PSA Testing: Don't toss the baby out with the bathwater:
Readers respond to “Two major studies add fuel to fire of PSA controversy,” April 2009, Cancer Care Practice & Policy, page 8.

By Stephen B. Strum MD, FACP
Ashland, Ore. | May 21, 2009

PSA is the most important biomarker in a common malignancy. I will continue to test men starting at age 35 if there is a family history of prostate or breast cancer. Depending on the vitality of the individual, I will continue with PSA testing for the duration of the man’s health.

I have been involved in prostate cancer diagnosis and management as a subspecialty of medical oncology since 1983. With the advent of PSA testing, the world of prostate cancer changed dramatically for the better. Routine use of PSA testing in Québec province showed a drastic reduction in advanced presentations in prostate cancer (Prostate 59:311-318, 2004).
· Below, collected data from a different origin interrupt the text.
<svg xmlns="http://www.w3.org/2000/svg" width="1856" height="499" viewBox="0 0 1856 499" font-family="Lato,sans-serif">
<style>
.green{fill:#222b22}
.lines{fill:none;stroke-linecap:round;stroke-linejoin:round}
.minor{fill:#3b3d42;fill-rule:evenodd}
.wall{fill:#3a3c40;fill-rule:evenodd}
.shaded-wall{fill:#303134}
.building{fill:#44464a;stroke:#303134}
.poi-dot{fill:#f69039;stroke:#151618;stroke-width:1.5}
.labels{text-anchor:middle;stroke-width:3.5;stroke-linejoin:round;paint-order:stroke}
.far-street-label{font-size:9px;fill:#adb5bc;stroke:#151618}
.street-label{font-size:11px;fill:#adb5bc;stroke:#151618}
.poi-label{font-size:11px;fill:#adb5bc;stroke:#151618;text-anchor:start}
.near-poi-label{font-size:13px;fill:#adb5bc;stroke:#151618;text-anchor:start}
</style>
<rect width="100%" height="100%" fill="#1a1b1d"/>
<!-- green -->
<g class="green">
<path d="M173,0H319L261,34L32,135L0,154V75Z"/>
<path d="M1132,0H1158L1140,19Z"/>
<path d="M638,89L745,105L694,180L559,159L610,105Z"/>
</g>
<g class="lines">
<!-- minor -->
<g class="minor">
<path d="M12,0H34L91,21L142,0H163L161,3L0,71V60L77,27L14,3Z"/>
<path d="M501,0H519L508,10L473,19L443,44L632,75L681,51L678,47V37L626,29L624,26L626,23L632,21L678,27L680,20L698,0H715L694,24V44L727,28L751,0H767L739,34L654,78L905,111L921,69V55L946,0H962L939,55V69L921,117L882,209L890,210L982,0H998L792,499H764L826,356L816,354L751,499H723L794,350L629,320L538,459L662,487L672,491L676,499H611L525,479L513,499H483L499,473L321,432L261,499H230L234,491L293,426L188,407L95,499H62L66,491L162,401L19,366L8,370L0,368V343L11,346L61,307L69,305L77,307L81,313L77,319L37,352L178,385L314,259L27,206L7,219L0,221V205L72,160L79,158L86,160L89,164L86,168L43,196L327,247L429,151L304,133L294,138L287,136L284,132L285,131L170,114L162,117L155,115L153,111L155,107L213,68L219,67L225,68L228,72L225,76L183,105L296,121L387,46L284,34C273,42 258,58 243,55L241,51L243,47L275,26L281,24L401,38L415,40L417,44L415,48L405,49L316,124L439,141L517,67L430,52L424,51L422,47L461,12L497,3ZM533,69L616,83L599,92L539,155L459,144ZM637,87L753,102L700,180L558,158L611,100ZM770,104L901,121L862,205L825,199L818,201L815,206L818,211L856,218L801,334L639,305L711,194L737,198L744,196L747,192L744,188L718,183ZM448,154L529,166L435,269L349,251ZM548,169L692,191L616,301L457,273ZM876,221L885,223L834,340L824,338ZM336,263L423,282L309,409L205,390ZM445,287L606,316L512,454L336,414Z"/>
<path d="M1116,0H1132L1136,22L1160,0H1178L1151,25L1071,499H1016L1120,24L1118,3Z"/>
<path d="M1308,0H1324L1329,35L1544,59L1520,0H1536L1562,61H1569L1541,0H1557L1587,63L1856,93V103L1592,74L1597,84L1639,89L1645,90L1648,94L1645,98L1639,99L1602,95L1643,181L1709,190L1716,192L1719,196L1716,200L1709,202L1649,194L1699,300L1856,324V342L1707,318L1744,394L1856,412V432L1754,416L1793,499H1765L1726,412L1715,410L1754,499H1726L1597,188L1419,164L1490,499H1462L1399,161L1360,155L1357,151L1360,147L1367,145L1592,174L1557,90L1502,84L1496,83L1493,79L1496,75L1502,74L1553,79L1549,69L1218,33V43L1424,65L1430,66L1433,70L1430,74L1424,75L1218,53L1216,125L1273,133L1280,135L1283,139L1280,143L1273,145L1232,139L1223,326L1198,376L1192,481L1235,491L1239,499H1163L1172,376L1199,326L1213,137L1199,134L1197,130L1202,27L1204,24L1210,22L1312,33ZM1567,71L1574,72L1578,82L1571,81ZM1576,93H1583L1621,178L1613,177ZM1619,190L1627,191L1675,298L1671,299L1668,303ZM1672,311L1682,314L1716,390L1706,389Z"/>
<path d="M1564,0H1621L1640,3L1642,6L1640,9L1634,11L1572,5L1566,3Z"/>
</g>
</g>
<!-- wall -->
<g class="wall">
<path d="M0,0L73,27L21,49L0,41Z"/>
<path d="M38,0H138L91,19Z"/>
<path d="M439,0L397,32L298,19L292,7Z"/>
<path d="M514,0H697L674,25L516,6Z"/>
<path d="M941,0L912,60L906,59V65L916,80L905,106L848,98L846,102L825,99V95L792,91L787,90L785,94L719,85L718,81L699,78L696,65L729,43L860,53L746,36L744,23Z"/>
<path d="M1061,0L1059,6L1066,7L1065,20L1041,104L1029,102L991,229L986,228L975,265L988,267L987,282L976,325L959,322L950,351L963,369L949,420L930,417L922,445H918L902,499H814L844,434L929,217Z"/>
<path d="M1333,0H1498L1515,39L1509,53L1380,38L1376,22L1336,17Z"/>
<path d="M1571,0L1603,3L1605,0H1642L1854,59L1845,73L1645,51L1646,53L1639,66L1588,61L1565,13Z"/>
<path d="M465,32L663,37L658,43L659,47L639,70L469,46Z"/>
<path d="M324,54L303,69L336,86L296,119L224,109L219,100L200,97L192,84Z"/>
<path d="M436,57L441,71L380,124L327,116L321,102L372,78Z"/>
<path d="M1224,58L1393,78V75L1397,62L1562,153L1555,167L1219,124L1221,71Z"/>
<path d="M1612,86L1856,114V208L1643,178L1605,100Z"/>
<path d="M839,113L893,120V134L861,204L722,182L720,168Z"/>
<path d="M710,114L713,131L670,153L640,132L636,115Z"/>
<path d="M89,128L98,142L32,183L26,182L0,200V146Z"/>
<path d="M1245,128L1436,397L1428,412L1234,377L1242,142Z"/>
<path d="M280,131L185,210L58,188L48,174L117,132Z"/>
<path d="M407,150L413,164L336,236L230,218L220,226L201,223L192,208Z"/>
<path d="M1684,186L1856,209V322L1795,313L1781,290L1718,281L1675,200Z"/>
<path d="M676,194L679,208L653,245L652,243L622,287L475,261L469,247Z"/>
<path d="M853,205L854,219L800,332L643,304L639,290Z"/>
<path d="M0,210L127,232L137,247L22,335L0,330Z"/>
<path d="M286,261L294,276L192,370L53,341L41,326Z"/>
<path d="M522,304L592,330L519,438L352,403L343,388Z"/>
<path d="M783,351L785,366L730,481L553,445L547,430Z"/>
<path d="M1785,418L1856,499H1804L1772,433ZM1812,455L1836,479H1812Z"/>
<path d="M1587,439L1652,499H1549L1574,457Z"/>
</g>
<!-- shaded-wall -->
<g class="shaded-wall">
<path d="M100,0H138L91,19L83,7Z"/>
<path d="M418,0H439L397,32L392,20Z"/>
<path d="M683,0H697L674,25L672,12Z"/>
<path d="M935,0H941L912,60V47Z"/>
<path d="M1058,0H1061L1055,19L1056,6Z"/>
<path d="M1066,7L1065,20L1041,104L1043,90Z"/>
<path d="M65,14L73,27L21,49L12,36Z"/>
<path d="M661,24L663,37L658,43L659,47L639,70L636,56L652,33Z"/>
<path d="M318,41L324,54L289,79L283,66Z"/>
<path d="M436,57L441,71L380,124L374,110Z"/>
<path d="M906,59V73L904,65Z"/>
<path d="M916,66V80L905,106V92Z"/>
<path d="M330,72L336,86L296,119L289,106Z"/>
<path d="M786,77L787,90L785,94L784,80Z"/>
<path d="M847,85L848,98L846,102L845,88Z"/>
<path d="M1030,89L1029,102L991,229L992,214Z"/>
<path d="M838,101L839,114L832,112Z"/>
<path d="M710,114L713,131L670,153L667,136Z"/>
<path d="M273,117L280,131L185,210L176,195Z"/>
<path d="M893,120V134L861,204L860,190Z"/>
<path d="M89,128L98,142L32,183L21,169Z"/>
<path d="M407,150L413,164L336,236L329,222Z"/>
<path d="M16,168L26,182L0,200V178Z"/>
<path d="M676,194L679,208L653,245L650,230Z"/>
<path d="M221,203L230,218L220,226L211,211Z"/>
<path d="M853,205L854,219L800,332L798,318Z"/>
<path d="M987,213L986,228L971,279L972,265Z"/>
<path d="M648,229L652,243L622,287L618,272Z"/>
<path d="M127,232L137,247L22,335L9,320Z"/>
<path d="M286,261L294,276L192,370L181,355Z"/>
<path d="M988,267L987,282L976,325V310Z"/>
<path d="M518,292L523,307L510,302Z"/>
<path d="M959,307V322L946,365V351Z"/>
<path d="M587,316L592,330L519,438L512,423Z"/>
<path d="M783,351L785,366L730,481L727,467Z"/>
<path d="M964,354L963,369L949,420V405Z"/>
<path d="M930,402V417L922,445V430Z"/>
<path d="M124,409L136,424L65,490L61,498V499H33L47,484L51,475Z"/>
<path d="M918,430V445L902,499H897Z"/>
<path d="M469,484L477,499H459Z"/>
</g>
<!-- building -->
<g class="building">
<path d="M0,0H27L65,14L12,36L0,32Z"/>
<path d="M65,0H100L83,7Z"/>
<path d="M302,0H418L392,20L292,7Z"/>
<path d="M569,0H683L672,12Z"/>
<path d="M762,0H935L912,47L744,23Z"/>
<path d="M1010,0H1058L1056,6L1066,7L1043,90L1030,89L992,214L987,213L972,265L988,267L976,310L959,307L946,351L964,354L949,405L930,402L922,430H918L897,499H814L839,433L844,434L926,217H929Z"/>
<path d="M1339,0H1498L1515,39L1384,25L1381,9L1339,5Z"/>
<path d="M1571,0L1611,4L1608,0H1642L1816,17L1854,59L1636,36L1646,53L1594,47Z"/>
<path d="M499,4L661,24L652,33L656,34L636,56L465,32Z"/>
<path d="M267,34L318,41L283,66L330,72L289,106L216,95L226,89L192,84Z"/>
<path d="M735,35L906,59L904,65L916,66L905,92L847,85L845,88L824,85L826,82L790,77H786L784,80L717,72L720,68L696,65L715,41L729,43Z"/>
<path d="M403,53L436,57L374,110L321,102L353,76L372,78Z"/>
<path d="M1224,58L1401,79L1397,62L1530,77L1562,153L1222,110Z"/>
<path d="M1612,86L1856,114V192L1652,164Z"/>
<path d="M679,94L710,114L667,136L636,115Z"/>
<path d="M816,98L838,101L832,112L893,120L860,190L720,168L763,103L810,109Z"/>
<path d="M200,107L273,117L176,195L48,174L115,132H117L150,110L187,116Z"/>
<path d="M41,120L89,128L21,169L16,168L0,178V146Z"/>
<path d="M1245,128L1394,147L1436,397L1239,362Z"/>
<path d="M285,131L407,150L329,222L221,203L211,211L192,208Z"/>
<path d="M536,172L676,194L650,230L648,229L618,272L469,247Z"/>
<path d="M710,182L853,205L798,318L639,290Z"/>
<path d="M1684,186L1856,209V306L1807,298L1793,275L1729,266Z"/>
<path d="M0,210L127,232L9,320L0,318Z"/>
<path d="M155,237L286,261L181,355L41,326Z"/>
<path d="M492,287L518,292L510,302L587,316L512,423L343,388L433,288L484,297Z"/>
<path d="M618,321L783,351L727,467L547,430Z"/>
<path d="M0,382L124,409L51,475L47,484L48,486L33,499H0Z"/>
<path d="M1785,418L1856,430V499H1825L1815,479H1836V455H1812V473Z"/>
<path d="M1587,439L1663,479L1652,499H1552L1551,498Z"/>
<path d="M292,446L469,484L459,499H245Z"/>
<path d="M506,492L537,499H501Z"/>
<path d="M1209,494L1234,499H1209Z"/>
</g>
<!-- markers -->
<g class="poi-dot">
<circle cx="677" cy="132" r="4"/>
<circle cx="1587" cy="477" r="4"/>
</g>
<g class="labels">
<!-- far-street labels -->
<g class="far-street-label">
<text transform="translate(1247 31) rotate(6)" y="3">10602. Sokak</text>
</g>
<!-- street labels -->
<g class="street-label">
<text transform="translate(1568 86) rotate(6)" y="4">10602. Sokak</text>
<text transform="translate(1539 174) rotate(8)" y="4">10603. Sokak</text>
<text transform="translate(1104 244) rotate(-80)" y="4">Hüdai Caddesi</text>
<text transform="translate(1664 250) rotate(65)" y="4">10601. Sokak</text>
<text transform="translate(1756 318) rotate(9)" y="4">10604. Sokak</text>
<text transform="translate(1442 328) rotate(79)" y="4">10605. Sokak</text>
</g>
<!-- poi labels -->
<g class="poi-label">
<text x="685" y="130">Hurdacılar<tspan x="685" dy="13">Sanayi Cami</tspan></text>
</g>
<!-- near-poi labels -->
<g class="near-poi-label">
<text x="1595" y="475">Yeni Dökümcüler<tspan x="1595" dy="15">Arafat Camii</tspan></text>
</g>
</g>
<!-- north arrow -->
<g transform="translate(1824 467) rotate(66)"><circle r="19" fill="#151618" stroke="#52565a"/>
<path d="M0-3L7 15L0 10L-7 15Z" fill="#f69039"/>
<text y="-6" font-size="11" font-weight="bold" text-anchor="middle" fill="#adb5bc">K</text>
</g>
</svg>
Anyone who manages prostate cancer patients would confirm the clinical value of PSA testing. In patients undergoing PSA screening, or in those undergoing interval PSA testing, advanced presentations of disease are rare. In men diagnosed with prostate cancer based on PSA screening, the decision to perform invasive treatment—and the skill of the physician performing such treatment—is the crux of the matter, not the value of the PSA as a lab test.

We physicians often toss the baby out with the bathwater. Specific criteria for those men best treated after active, objective surveillance have been published in multiple articles by Laurence Klotz, MD, president of the Canadian Urological Association. Other issues involving the skill of physicians performing any form of local therapy have been covered in the literature, but there have been no efforts to quantify the skill of such physicians. We rate consumer products like kitchen appliances, restaurants, and software but not the skill of urologists who do radical prostatectomy or cryosurgery.

When I first started my medical oncology practice in prostate cancer, the majority of my patients who had a radical prostatectomy were grossly incontinent. I identified a very small group of urologists scattered around the country who reported virtually no incontinence related to radical prostatectomy in their patients. I referred my patients to those urologists. As a result, I was not popular among my local community of oncology colleagues, but I was popular with my patients.

Individualization of patient care is an important but missing element in modern medicine. Academia tends toward polarization with statistical analysis. I will not pigeonhole patients and their care based on the findings of studies that average out the pluses and minuses of a test.